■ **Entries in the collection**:
———

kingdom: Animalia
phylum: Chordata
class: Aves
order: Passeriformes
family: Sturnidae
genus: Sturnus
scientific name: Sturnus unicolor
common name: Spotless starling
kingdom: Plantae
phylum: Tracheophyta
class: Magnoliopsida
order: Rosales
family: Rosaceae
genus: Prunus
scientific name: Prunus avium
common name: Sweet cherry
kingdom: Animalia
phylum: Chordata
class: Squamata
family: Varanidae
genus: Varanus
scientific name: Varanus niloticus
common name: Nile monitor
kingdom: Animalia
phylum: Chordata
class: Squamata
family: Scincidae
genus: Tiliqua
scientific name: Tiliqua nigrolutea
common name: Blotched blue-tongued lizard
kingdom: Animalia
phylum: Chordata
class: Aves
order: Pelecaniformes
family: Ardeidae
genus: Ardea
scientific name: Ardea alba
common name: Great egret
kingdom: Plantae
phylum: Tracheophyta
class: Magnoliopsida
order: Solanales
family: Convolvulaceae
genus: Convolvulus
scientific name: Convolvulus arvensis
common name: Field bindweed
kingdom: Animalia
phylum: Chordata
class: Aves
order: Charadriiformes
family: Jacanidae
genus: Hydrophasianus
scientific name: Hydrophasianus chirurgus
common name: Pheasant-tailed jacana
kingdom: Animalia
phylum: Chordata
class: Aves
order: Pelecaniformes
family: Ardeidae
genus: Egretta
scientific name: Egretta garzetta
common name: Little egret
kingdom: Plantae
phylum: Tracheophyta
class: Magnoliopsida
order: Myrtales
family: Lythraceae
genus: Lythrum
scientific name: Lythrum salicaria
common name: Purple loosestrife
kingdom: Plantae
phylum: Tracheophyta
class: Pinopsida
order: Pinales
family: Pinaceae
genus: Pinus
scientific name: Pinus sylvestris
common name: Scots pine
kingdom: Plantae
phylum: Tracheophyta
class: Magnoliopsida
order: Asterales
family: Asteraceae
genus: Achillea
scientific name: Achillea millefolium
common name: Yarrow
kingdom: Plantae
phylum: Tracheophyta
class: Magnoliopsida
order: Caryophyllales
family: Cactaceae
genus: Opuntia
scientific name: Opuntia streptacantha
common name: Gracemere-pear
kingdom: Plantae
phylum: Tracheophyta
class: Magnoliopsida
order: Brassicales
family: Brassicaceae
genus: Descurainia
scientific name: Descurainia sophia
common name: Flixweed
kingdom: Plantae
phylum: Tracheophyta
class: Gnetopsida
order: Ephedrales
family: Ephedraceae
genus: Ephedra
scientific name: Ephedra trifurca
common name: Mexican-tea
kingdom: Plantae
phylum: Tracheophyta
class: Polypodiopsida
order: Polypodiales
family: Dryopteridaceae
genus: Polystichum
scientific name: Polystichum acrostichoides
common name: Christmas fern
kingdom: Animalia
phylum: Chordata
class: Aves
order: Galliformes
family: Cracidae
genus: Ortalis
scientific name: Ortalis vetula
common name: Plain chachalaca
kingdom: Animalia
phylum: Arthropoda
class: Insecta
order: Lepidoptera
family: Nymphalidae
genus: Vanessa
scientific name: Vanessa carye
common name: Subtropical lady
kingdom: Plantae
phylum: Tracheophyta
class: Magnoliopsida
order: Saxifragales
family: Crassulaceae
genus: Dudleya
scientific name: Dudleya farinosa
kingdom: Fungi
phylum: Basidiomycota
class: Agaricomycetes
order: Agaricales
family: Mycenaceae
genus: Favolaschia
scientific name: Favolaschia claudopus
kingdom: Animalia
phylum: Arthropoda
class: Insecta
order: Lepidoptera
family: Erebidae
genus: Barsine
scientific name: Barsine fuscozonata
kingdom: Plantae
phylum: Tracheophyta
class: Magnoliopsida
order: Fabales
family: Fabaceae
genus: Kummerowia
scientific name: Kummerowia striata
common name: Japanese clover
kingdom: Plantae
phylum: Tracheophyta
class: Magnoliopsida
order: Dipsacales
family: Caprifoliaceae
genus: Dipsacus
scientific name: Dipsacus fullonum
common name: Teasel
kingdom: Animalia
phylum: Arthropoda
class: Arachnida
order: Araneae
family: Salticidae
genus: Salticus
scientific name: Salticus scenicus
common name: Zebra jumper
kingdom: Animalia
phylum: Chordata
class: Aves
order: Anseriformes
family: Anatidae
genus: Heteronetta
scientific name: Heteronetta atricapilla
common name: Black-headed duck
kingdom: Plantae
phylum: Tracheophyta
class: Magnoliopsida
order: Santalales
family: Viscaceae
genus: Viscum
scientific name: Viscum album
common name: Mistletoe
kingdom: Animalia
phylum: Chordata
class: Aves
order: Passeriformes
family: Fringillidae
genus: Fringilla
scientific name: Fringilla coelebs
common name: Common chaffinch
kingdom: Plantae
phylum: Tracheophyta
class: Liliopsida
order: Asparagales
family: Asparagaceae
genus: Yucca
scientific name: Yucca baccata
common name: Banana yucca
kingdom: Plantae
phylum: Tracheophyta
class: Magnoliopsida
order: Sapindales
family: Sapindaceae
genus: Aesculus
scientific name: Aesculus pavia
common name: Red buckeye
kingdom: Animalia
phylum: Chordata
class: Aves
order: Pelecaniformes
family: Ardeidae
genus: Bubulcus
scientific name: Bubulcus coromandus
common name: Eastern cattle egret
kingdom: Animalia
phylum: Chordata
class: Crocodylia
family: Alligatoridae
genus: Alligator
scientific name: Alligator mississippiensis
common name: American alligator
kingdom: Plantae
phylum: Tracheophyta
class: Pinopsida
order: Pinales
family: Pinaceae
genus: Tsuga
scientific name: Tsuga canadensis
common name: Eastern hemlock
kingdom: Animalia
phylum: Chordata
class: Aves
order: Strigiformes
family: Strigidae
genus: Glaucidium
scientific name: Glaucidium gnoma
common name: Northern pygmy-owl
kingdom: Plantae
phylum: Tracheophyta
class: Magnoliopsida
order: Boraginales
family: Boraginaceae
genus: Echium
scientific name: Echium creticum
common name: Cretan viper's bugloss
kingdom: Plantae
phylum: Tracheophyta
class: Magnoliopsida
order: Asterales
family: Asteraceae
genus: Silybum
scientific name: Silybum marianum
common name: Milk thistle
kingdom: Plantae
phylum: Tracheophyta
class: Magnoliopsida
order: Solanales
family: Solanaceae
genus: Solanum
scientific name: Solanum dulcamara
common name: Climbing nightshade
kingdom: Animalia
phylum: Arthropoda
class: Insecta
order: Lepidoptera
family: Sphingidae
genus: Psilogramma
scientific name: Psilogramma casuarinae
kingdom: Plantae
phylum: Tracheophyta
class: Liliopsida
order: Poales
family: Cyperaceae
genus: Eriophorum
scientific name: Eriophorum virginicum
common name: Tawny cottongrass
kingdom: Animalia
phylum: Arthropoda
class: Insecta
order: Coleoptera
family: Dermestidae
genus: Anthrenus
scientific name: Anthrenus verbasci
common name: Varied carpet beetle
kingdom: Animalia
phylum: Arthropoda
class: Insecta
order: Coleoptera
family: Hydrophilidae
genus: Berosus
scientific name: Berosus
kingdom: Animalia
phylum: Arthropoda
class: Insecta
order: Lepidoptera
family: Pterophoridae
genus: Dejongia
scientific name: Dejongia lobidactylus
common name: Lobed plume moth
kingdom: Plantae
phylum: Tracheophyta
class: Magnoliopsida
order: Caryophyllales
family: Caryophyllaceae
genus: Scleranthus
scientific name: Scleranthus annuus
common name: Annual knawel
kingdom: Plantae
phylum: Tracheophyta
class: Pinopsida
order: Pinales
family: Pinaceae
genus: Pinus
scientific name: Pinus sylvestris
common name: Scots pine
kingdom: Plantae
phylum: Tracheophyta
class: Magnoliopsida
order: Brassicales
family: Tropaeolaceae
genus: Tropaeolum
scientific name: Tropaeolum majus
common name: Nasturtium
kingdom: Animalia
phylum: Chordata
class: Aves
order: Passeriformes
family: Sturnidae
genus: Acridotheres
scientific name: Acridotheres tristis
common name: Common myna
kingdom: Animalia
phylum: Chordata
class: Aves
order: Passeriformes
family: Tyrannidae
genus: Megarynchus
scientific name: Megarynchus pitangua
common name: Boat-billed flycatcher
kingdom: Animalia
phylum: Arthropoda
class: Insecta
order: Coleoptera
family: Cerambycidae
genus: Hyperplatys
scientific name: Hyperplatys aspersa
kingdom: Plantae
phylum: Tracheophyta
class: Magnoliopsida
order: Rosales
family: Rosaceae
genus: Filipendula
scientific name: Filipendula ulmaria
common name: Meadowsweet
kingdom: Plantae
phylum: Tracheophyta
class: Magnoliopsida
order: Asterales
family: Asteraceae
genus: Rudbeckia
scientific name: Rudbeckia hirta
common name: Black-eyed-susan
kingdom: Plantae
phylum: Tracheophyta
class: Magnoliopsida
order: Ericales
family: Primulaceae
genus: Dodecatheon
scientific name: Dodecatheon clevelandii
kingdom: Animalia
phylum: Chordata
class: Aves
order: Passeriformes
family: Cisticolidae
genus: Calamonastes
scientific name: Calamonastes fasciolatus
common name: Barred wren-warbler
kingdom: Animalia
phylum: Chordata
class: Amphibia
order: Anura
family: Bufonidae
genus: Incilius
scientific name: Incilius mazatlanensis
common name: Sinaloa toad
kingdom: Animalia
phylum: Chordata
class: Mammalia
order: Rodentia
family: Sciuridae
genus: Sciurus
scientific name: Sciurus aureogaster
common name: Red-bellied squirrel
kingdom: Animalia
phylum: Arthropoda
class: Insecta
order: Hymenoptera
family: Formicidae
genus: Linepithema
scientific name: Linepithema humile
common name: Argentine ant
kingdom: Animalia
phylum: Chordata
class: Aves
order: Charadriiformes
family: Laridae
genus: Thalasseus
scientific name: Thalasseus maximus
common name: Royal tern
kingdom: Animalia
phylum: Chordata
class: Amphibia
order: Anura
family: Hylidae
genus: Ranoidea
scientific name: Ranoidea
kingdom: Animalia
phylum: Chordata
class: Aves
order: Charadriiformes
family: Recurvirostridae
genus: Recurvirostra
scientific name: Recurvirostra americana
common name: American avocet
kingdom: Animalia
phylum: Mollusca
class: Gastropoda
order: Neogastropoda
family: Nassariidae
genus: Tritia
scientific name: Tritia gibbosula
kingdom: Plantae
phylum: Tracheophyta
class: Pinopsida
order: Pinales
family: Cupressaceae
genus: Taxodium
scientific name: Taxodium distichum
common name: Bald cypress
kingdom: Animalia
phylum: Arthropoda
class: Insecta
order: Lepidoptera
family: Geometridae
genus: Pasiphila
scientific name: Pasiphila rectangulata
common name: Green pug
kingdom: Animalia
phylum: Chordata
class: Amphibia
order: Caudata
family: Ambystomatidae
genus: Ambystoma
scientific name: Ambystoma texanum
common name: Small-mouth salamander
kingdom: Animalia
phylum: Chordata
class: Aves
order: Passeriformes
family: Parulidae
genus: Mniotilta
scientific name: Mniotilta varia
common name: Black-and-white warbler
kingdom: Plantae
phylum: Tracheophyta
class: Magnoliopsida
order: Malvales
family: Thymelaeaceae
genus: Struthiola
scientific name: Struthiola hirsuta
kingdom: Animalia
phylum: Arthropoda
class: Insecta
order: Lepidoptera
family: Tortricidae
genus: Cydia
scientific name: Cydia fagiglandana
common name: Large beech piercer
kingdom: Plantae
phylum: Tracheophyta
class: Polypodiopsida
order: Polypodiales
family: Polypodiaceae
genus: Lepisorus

———

■ **Brief**: Put the material into a Markdown table with the columns "No." and "Text", one numbered row per line and no rows for blank lines. Begin at the line that contains "genus: Tiliqua" and stop after the line that contains "genus: Achillea".

■ **Answer for this exercise**:
| No. | Text |
|---|---|
| 1 | genus: Tiliqua |
| 2 | scientific name: Tiliqua nigrolutea |
| 3 | common name: Blotched blue-tongued lizard |
| 4 | kingdom: Animalia |
| 5 | phylum: Chordata |
| 6 | class: Aves |
| 7 | order: Pelecaniformes |
| 8 | family: Ardeidae |
| 9 | genus: Ardea |
| 10 | scientific name: Ardea alba |
| 11 | common name: Great egret |
| 12 | kingdom: Plantae |
| 13 | phylum: Tracheophyta |
| 14 | class: Magnoliopsida |
| 15 | order: Solanales |
| 16 | family: Convolvulaceae |
| 17 | genus: Convolvulus |
| 18 | scientific name: Convolvulus arvensis |
| 19 | common name: Field bindweed |
| 20 | kingdom: Animalia |
| 21 | phylum: Chordata |
| 22 | class: Aves |
| 23 | order: Charadriiformes |
| 24 | family: Jacanidae |
| 25 | genus: Hydrophasianus |
| 26 | scientific name: Hydrophasianus chirurgus |
| 27 | common name: Pheasant-tailed jacana |
| 28 | kingdom: Animalia |
| 29 | phylum: Chordata |
| 30 | class: Aves |
| 31 | order: Pelecaniformes |
| 32 | family: Ardeidae |
| 33 | genus: Egretta |
| 34 | scientific name: Egretta garzetta |
| 35 | common name: Little egret |
| 36 | kingdom: Plantae |
| 37 | phylum: Tracheophyta |
| 38 | class: Magnoliopsida |
| 39 | order: Myrtales |
| 40 | family: Lythraceae |
| 41 | genus: Lythrum |
| 42 | scientific name: Lythrum salicaria |
| 43 | common name: Purple loosestrife |
| 44 | kingdom: Plantae |
| 45 | phylum: Tracheophyta |
| 46 | class: Pinopsida |
| 47 | order: Pinales |
| 48 | family: Pinaceae |
| 49 | genus: Pinus |
| 50 | scientific name: Pinus sylvestris |
| 51 | common name: Scots pine |
| 52 | kingdom: Plantae |
| 53 | phylum: Tracheophyta |
| 54 | class: Magnoliopsida |
| 55 | order: Asterales |
| 56 | family: Asteraceae |
| 57 | genus: Achillea |